Em decisão que significou o funeral da justiça eleitoral, o tse cassou medida liminar que pedia a suspensão da entrevista. O tribunal, assim, foi cúmplice do abuso de poder religioso, foi cúmplice da conversão de uma concessão pública [rádio e televisão] em órgão de propaganda partidária, e foi leniente com a destinação desigual – e ilegal – de espaço na televisão para o candidato Bolsonaro em detrimento de todos demais candidatos.
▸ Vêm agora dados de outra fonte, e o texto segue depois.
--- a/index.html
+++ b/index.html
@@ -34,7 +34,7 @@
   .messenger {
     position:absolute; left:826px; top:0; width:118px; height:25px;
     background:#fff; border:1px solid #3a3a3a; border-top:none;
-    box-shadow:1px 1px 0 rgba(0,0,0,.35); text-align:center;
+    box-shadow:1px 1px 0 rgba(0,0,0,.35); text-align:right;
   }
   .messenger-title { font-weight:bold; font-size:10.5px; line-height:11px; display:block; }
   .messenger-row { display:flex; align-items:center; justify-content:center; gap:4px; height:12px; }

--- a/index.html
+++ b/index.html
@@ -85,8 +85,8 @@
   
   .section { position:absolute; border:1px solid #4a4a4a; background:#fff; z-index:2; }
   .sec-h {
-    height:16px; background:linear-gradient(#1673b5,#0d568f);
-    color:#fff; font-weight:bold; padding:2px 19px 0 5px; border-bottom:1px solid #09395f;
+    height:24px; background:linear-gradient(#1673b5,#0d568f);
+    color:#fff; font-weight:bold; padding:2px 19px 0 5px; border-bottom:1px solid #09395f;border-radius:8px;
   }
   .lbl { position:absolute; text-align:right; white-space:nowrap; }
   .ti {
A entrevista na Record sacramentou o casamento do Bolsonaro com o charlatão religioso que acabara de trair e abandonar a fracassada campanha do Alckmin. E assegurou ao candidato fascista um canal privilegiado para fazer proselitismo político a milhões de pessoas, principalmente da comunidade evangélica, numa aposta para vencer a eleição no 1º turno.
O plano estratégico Bolsonaro-Record transcende a eleição, e diz respeito à conformação de um poderoso e ambicioso sistema de comunicação oficial do regime bolsonarista. Reportagem do saite The Intercept que analisa os bastidores do apoio do portal R7 a Bolsonaro revela a rotina de censura prévia e de serviço sujo na redação da emissora para favorecer Bolsonaro e prejudicar Haddad.
Num eventual governo Bolsonaro, a Record teria preferência equivalente à que a Fox News tem no governo do também fake news Donald Trump, realidade que afetaria sobremaneira os interesses econômico-comerciais da Rede Globo, bem como o poder e a hegemonia política, ideológica e cultural da família Marinho.
O resultado das urnas em 28 de outubro, que dirá se o Brasil escolherá o caminho da democracia ou do despotismo, da civilização ou da barbárie, da liberdade ou da repressão, também poderá definir o futuro comercial e empresarial da Rede Globo, que passaria a enfrentar a concorrência de uma TV que se locupleta financeiramente através da exploração inescrupulosa e hipócrita da religião.
A Globo não morre de paixão pela democracia e pelo Estado de Direito, mas é capaz de se jogar numa luta de vida e morte para defender seu poder e, principalmente, seus interesses financeiros e comerciais.
Quem acompanha a grade de programação da Globo consegue perceber que nos últimos dias, notadamente depois da entrevista do Bolsonaro na Record, a emissora sutilmente tem agendado temas que, em tese, seriam conflitantes com a pregação reacionária bolsonarista.
Nos noticiários e programas variados, a Globo contrapõe com sutileza abordagem diferente dos preconceitos e das posições tacanhas defendidas pelo bolsonarismo – e desde uma perspectiva desconstrutiva da visão totalitária, binária e reducionista do Bolsonaro.
É difícil cravar que essa postura seja indício de mudança editorial da Globo para defender os valores da democracia, da pluralidade e da tolerância contra o que Bolsonaro representa; mas é perceptível que a emissora dos Marinho, historicamente empenhada em prejudicar candidatos petistas, neste segundo turno comporta-se de maneira claramente diferente – sequer destacou a nova denúncia boca-de-urna dos procuradores contra Lula divulgada pelos criminosos da República de Curitiba a 2 dias da eleição.
O destino e o futuro da democracia, paradoxalmente, poderá não ser definido através da política e da soberania popular, como deveria, porque poderá ser resultante da guerra travada entre aqueles que não têm voto, mas acumulam muito poder – os grupos empresariais, familiares ou religiosos da mídia.